Extracted records:

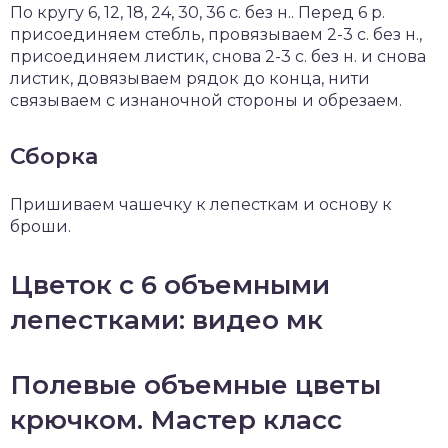
По кругу 6, 12, 18, 24, 30, 36 с. без н.. Перед 6 р.
присоединяем стебль, провязываем 2-3 с. без н.,
присоединяем листик, снова 2-3 с. без н. и снова
листик, довязываем рядок до конца, нити
связываем с изнаночной стороны и обрезаем.
Сборка
Пришиваем чашечку к лепесткам и основу к
броши.
Цветок с 6 объемными
лепестками: видео мк
Полевые объемные цветы
крючком. Мастер класс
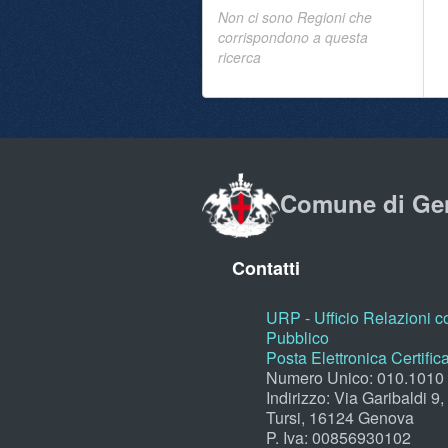
Non ci sono Regioni che
corrispondono a questa
ricerca
Comune di Ge
Contatti
URP - Ufficio Relazioni co
Pubblico
Posta Elettronica Certific
Numero Unico: 010.1010
Indirizzo: Via Garibaldi 9
Tursi, 16124 Genova
P. Iva: 00856930102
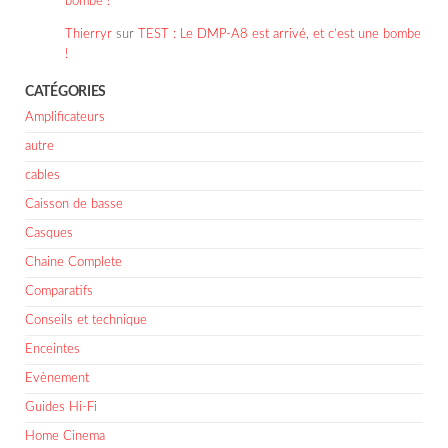
bombe !
Thierryr
sur
TEST : Le DMP-A8 est arrivé, et c’est une bombe
!
CATÉGORIES
Amplificateurs
autre
cables
Caisson de basse
Casques
Chaine Complete
Comparatifs
Conseils et technique
Enceintes
Evènement
Guides Hi-Fi
Home Cinema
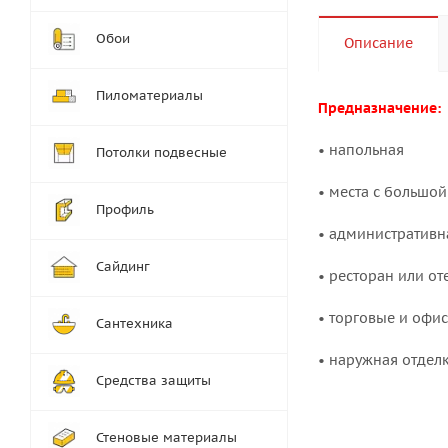
Обои
Описание
Пиломатериалы
Предназначение:
• напольная
Потолки подвесные
• места с большо
Профиль
• административн
Сайдинг
• ресторан или от
• торговые и оф
Сантехника
• наружная отдел
Средства защиты
Стеновые материалы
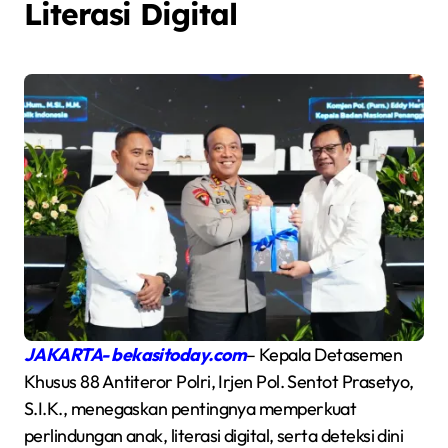
Literasi Digital
JAKARTA- bekasitoday.com
– Kepala Detasemen
Khusus 88 Antiteror Polri, Irjen Pol. Sentot Prasetyo,
S.I.K., menegaskan pentingnya memperkuat
perlindungan anak, literasi digital, serta deteksi dini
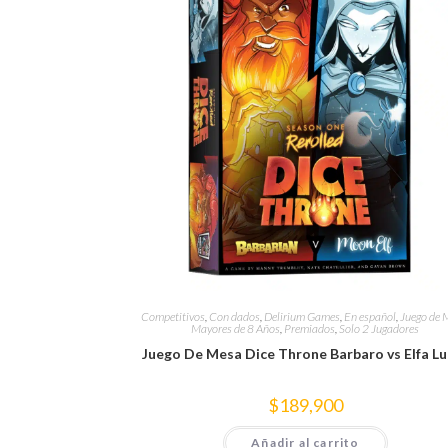
Competitivos
,
Con dados
,
Delirium Games
,
En español
,
Juego de 
Mayores de 8 Años
,
Premiados
,
Solo 2 Jugadores
Juego De Mesa Dice Throne Barbaro vs Elfa Lu
$
189,900
Añadir al carrito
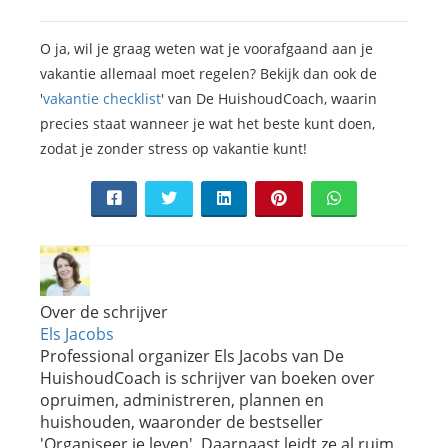
O ja, wil je graag weten wat je voorafgaand aan je
vakantie allemaal moet regelen? Bekijk dan ook de
'
vakantie checklist
' van De HuishoudCoach, waarin
precies staat wanneer je wat het beste kunt doen,
zodat je zonder stress op vakantie kunt!
Over de schrijver
Els Jacobs
Professional organizer Els Jacobs van De
HuishoudCoach is schrijver van boeken over
opruimen, administreren, plannen en
huishouden, waaronder de bestseller
'Organiseer je leven'. Daarnaast leidt ze al ruim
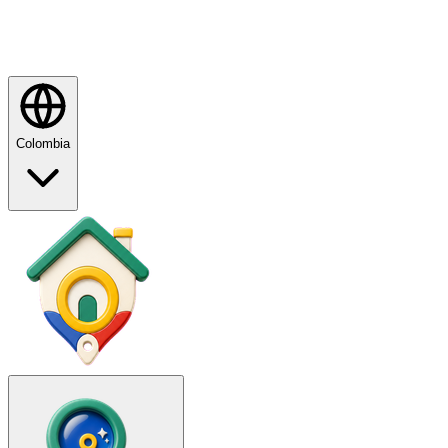
Colombia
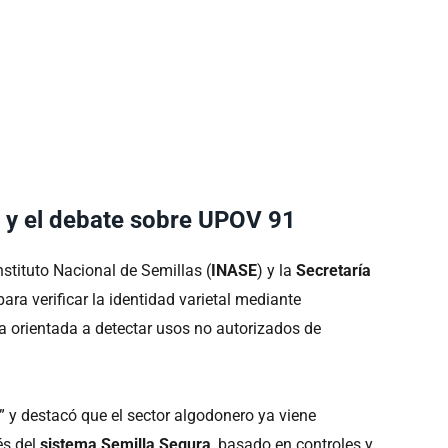
l y el debate sobre UPOV 91
nstituto Nacional de Semillas (
INASE
) y la
Secretaría
para verificar la identidad varietal mediante
a orientada a detectar usos no autorizados de
” y destacó que el sector algodonero ya viene
és del
sistema Semilla Segura
, basado en controles y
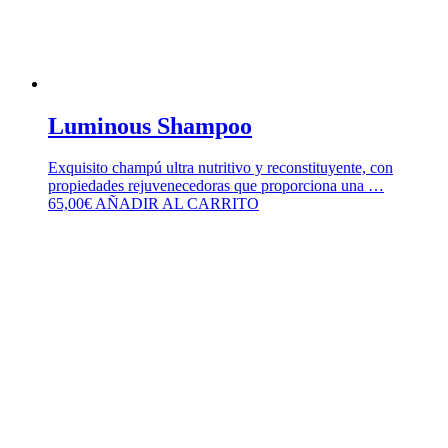
Luminous Shampoo
Exquisito champú ultra nutritivo y reconstituyente, con
propiedades rejuvenecedoras que proporciona una …
65,00
€
AÑADIR AL CARRITO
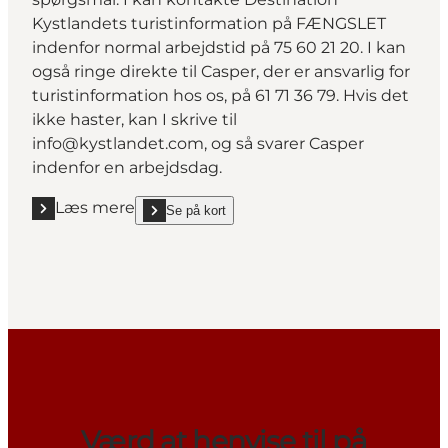
Kystlandets turistinformation på FÆNGSLET
indenfor normal arbejdstid på 75 60 21 20. I kan
også ringe direkte til
Casper
, der er ansvarlig for
turistinformation hos os, på 61 71 36 79. Hvis det
ikke haster, kan I skrive til
info@kystlandet.com, og så svarer Casper
indenfor en arbejdsdag.
Læs mere
Se på kort
Læs mere "Kontakt Kystlandet med spørgsmål"
show Kontakt Kystlandet med spørgsmål on_map
Værd at henvise til på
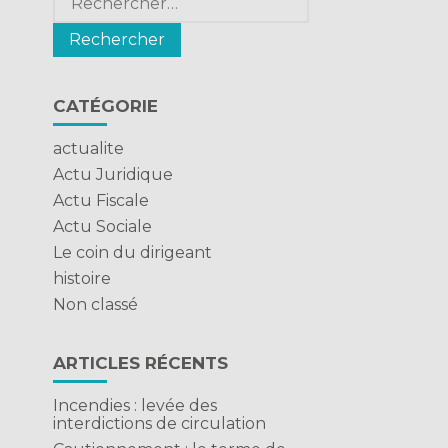
,
CATÉGORIE
actualite
Actu Juridique
Actu Fiscale
Actu Sociale
Le coin du dirigeant
histoire
Non classé
ARTICLES RÉCENTS
Incendies : levée des
interdictions de circulation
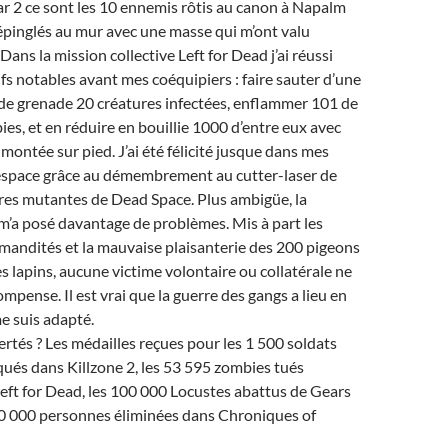
r 2 ce sont les 10 ennemis rôtis au canon à Napalm
 épinglés au mur avec une masse qui m’ont valu
ans la mission collective Left for Dead j’ai réussi
ifs notables avant mes coéquipiers : faire sauter d’une
 de grenade 20 créatures infectées, enflammer 101 de
s, et en réduire en bouillie 1000 d’entre eux avec
montée sur pied. J’ai été félicité jusque dans mes
’espace grâce au démembrement au cutter-laser de
res mutantes de Dead Space. Plus ambigüe, la
m’a posé davantage de problèmes. Mis à part les
mandités et la mauvaise plaisanterie des 200 pigeons
s lapins, aucune victime volontaire ou collatérale ne
mpense. Il est vrai que la guerre des gangs a lieu en
 me suis adapté.
ertés ? Les médailles reçues pour les 1 500 soldats
ués dans Killzone 2, les 53 595 zombies tués
eft for Dead, les 100 000 Locustes abattus de Gears
 10 000 personnes éliminées dans Chroniques of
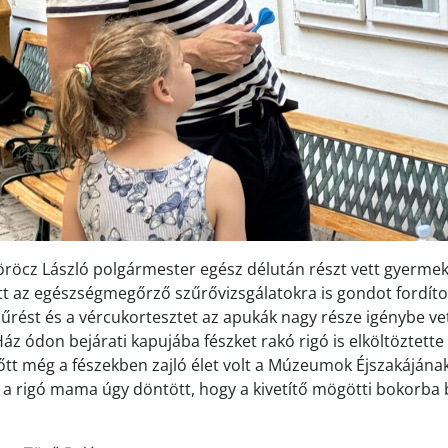
öcz László polgármester egész délután részt vett gyermeke
t az egészségmegőrző szűrővizsgálatokra is gondot fordítot
űrést és a vércukortesztet az apukák nagy része igénybe ve
z ódon bejárati kapujába fészket rakó rigó is elköltöztette 
őtt még a fészekben zajló élet volt a Múzeumok Éjszakájának
 a rigó mama úgy döntött, hogy a kivetítő mögötti bokorba b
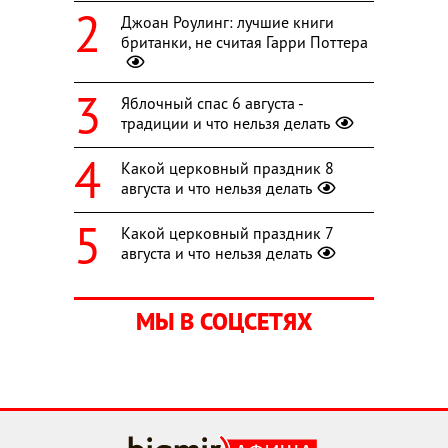
Джоан Роулинг: лучшие книги
британки, не считая Гарри Поттера
Яблочный спас 6 августа -
традиции и что нельзя делать
Какой церковный праздник 8
августа и что нельзя делать
Какой церковный праздник 7
августа и что нельзя делать
МЫ В СОЦСЕТЯХ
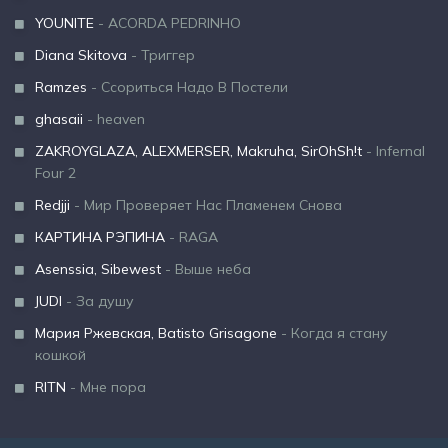
YOUNITE
- ACORDA PEDRINHO
Diana Skitova
- Триггер
Ramzes
- Ссориться Надо В Постели
ghasaii
- heaven
ZAKROYGLAZA, ALEXMERSER, Makruha, SirOhSh!t
- Infernal
Four 2
Redjji
- Мир Проверяет Нас Пламенем Снова
КАРТИНА РЭПИНА
- RAGA
Asenssia, Sibewest
- Выше неба
JUDI
- За душу
Мария Ржевская, Batisto Grisagone
- Когда я стану
кошкой
RITN
- Мне пора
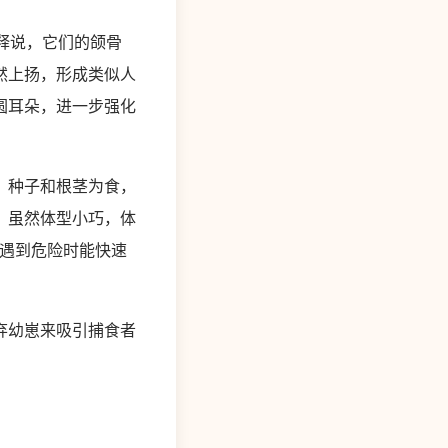
释说，它们的颌骨
然上扬，形成类似人
圆耳朵，进一步强化
、种子和根茎为食，
。虽然体型小巧，体
米，遇到危险时能快速
弃幼崽来吸引捕食者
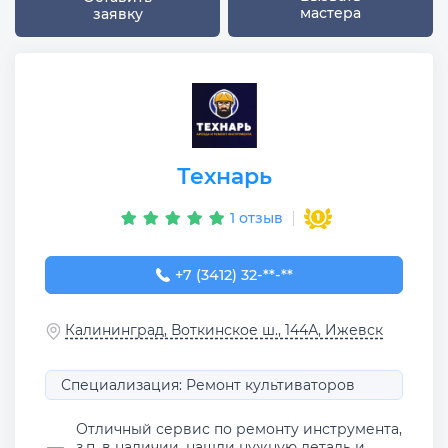
мастера
заявку
Технарь
1 отзыв
+7 (3412) 32-32-15
+7 (3412) 32-**-**
Калининград, Воткинское ш., 144А, Ижевск
Специализация: Ремонт культиваторов
Отличный сервис по ремонту инструмента,
з.п. в наличии, нашли нужную деталь и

_WHAT YOU WILL DO:_ Your job is to copy each entry exactly as written; the pictures do not go in.

_SOLUTION TO THIS TASK:_
По кругу 6, 12, 18, 24, 30, 36 с. без н.. Перед 6 р.
присоединяем стебль, провязываем 2-3 с. без н.,
присоединяем листик, снова 2-3 с. без н. и снова
листик, довязываем рядок до конца, нити
связываем с изнаночной стороны и обрезаем.
Сборка
Пришиваем чашечку к лепесткам и основу к
броши.
Цветок с 6 объемными
лепестками: видео мк
Полевые объемные цветы
крючком. Мастер класс
Non ci sono Regioni che
corrispondono a questa
ricerca
Comune di Ge
Contatti
URP - Ufficio Relazioni co
Pubblico
Posta Elettronica Certific
Numero Unico: 010.1010
Indirizzo: Via Garibaldi 9
Tursi, 16124 Genova
P. Iva: 00856930102
bombe !
Thierryr
sur
TEST : Le DMP-A8 est arrivé, et c’est une bombe
!
CATÉGORIES
Amplificateurs
autre
cables
Caisson de basse
Casques
Chaine Complete
Comparatifs
Conseils et technique
Enceintes
Evènement
Guides Hi-Fi
Home Cinema
Обои
Описание
Пиломатериалы
Предназначение:
• напольная
Потолки подвесные
• места с большо
Профиль
• административн
Сайдинг
• ресторан или от
• торговые и оф
Сантехника
• наружная отдел
Средства защиты
Стеновые материалы
Literasi Digital
JAKARTA- bekasitoday.com
– Kepala Detasemen
Khusus 88 Antiteror Polri, Irjen Pol. Sentot Prasetyo,
S.I.K., menegaskan pentingnya memperkuat
perlindungan anak, literasi digital, serta deteksi dini
Competitivos
,
Con dados
,
Delirium Games
,
En español
,
Juego de 
Mayores de 8 Años
,
Premiados
,
Solo 2 Jugadores
Juego De Mesa Dice Throne Barbaro vs Elfa Lu
$
189,900
Añadir al carrito
O ja, wil je graag weten wat je voorafgaand aan je
vakantie allemaal moet regelen? Bekijk dan ook de
'
vakantie checklist
' van De HuishoudCoach, waarin
precies staat wanneer je wat het beste kunt doen,
zodat je zonder stress op vakantie kunt!
Over de schrijver
Els Jacobs
Professional organizer Els Jacobs van De
HuishoudCoach is schrijver van boeken over
opruimen, administreren, plannen en
huishouden, waaronder de bestseller
'Organiseer je leven'. Daarnaast leidt ze al ruim
Colombia
l y el debate sobre UPOV 91
nstituto Nacional de Semillas (
INASE
) y la
Secretaría
para verificar la identidad varietal mediante
a orientada a detectar usos no autorizados de
” y destacó que el sector algodonero ya viene
és del
sistema Semilla Segura
, basado en controles y
Luminous Shampoo
Exquisito champú ultra nutritivo y reconstituyente, con
propiedades rejuvenecedoras que proporciona una …
65,00
€
AÑADIR AL CARRITO
Kystlandets turistinformation på FÆNGSLET
indenfor normal arbejdstid på 75 60 21 20. I kan
også ringe direkte til
Casper
, der er ansvarlig for
turistinformation hos os, på 61 71 36 79. Hvis det
ikke haster, kan I skrive til
info@kystlandet.com, og så svarer Casper
indenfor en arbejdsdag.
Læs mere
Se på kort
Læs mere "Kontakt Kystlandet med spørgsmål"
show Kontakt Kystlandet med spørgsmål on_map
Værd at henvise til på
,
CATÉGORIE
actualite
Actu Juridique
Actu Fiscale
Actu Sociale
Le coin du dirigeant
histoire
Non classé
ARTICLES RÉCENTS
Incendies : levée des
interdictions de circulation
r 2 ce sont les 10 ennemis rôtis au canon à Napalm
 épinglés au mur avec une masse qui m’ont valu
ans la mission collective Left for Dead j’ai réussi
ifs notables avant mes coéquipiers : faire sauter d’une
 de grenade 20 créatures infectées, enflammer 101 de
s, et en réduire en bouillie 1000 d’entre eux avec
montée sur pied. J’ai été félicité jusque dans mes
’espace grâce au démembrement au cutter-laser de
res mutantes de Dead Space. Plus ambigüe, la
m’a posé davantage de problèmes. Mis à part les
mandités et la mauvaise plaisanterie des 200 pigeons
s lapins, aucune victime volontaire ou collatérale ne
mpense. Il est vrai que la guerre des gangs a lieu en
 me suis adapté.
ertés ? Les médailles reçues pour les 1 500 soldats
ués dans Killzone 2, les 53 595 zombies tués
eft for Dead, les 100 000 Locustes abattus de Gears
 10 000 personnes éliminées dans Chroniques of
öcz László polgármester egész délután részt vett gyermeke
t az egészségmegőrző szűrővizsgálatokra is gondot fordítot
űrést és a vércukortesztet az apukák nagy része igénybe ve
z ódon bejárati kapujába fészket rakó rigó is elköltöztette 
őtt még a fészekben zajló élet volt a Múzeumok Éjszakájának
 a rigó mama úgy döntött, hogy a kivetítő mögötti bokorba b
Джоан Роулинг: лучшие книги
британки, не считая Гарри Поттера
Яблочный спас 6 августа -
традиции и что нельзя делать
Какой церковный праздник 8
августа и что нельзя делать
Какой церковный праздник 7
августа и что нельзя делать
МЫ В СОЦСЕТЯХ
YOUNITE
- ACORDA PEDRINHO
Diana Skitova
- Триггер
Ramzes
- Ссориться Надо В Постели
ghasaii
- heaven
ZAKROYGLAZA, ALEXMERSER, Makruha, SirOhSh!t
- Infernal
Four 2
Redjji
- Мир Проверяет Нас Пламенем Снова
КАРТИНА РЭПИНА
- RAGA
Asenssia, Sibewest
- Выше неба
JUDI
- За душу
Мария Ржевская, Batisto Grisagone
- Когда я стану
кошкой
RITN
- Мне пора
释说，它们的颌骨
然上扬，形成类似人
圆耳朵，进一步强化
、种子和根茎为食，
。虽然体型小巧，体
米，遇到危险时能快速
弃幼崽来吸引捕食者
мастера
заявку
Технарь
1 отзыв
+7 (3412) 32-32-15
+7 (3412) 32-**-**
Калининград, Воткинское ш., 144А, Ижевск
Специализация: Ремонт культиваторов
Отличный сервис по ремонту инструмента,
з.п. в наличии, нашли нужную деталь и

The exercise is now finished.